Exercise requirements:
Transcribe the following post on marketing the Tapestry web framework in full, reproducing every line without change.

You need the marketing of RubyOnRails for Tapestry - combined with a good IDE
and "plugins" for common use-cases (e.g. authentication)...then more people 
might
use Tapestry and the number of user-contribution rises.

The best webframework is not very useful without a big community behind it.
Or: Even bad frameworks become useful if there is a big community behind it
as most frameworks and software live of user-contributed code.

http://www.alexa.com/siteinfo/cakephp.org
http://www.alexa.com/siteinfo/rubyonrails.org

http://www.alexa.com/siteinfo/joomla.org
http://www.alexa.com/siteinfo/drupal.org

Also, from a business point of view, the bigger the market, the more attractive
as specific framework...so there is many factors why "marketing" a framework
should not be underestimated.

Just my 2 cents...

Data extract:
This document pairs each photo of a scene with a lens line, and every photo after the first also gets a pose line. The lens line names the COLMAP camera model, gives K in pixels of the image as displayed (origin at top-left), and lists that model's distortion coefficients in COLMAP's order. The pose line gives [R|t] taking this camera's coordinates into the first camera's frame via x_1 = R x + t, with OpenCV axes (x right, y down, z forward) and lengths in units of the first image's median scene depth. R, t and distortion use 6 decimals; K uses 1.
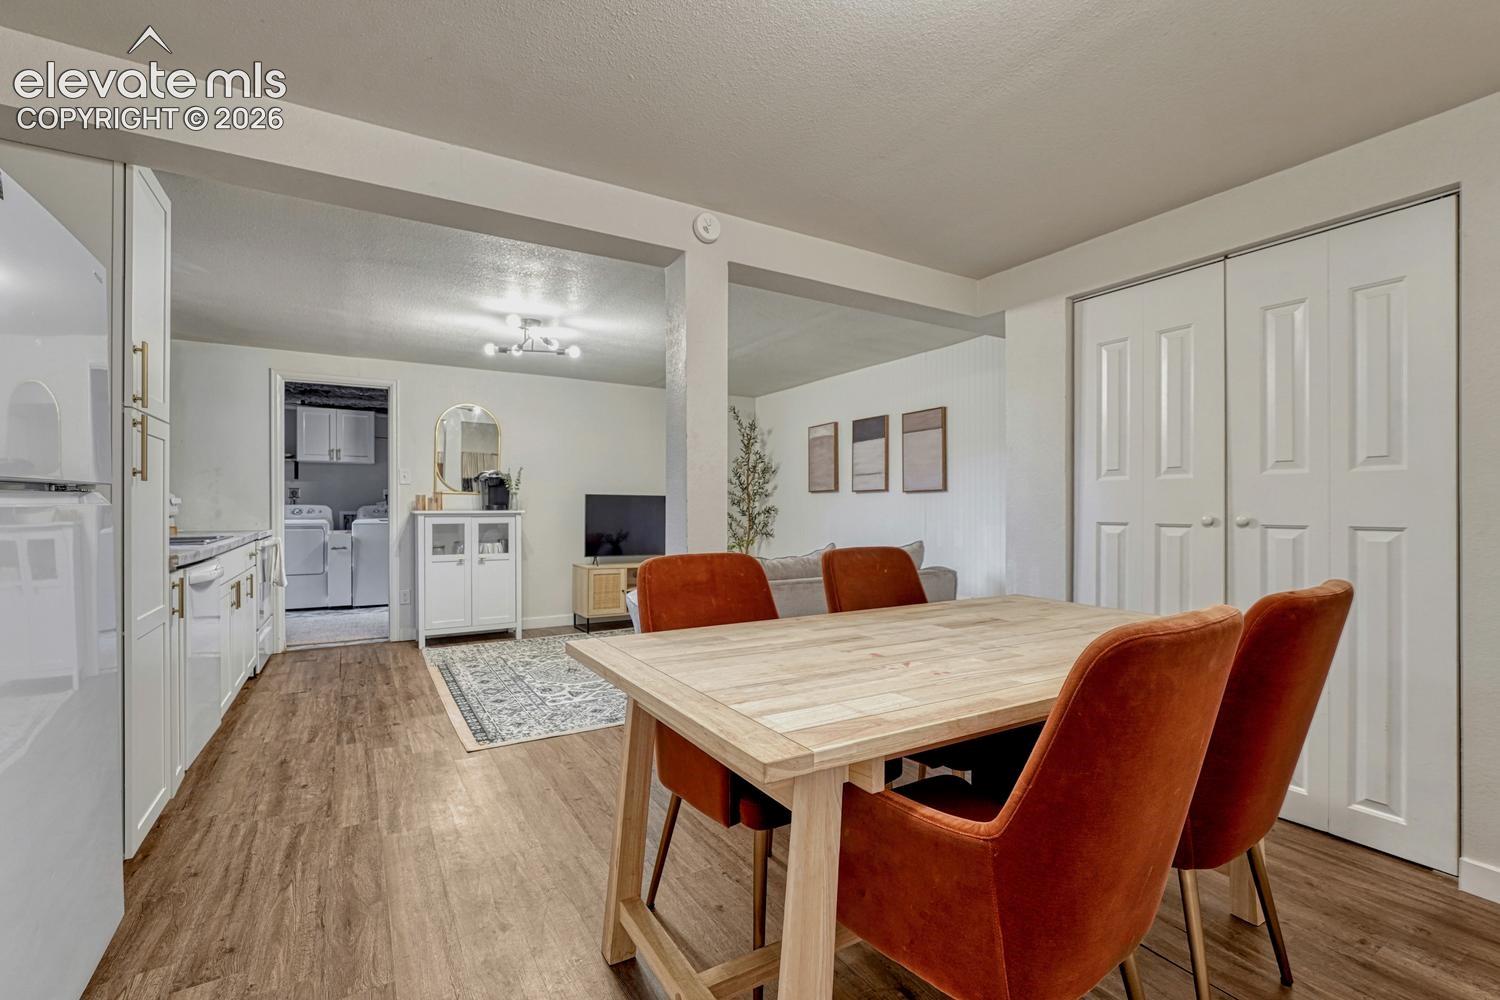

Answer section:
You need the marketing of RubyOnRails for Tapestry - combined with a good IDE
and "plugins" for common use-cases (e.g. authentication)...then more people 
might
use Tapestry and the number of user-contribution rises.

The best webframework is not very useful without a big community behind it.
Or: Even bad frameworks become useful if there is a big community behind it
as most frameworks and software live of user-contributed code.

http://www.alexa.com/siteinfo/cakephp.org
http://www.alexa.com/siteinfo/rubyonrails.org

http://www.alexa.com/siteinfo/joomla.org
http://www.alexa.com/siteinfo/drupal.org

Also, from a business point of view, the bigger the market, the more attractive
as specific framework...so there is many factors why "marketing" a framework
should not be underestimated.

Just my 2 cents...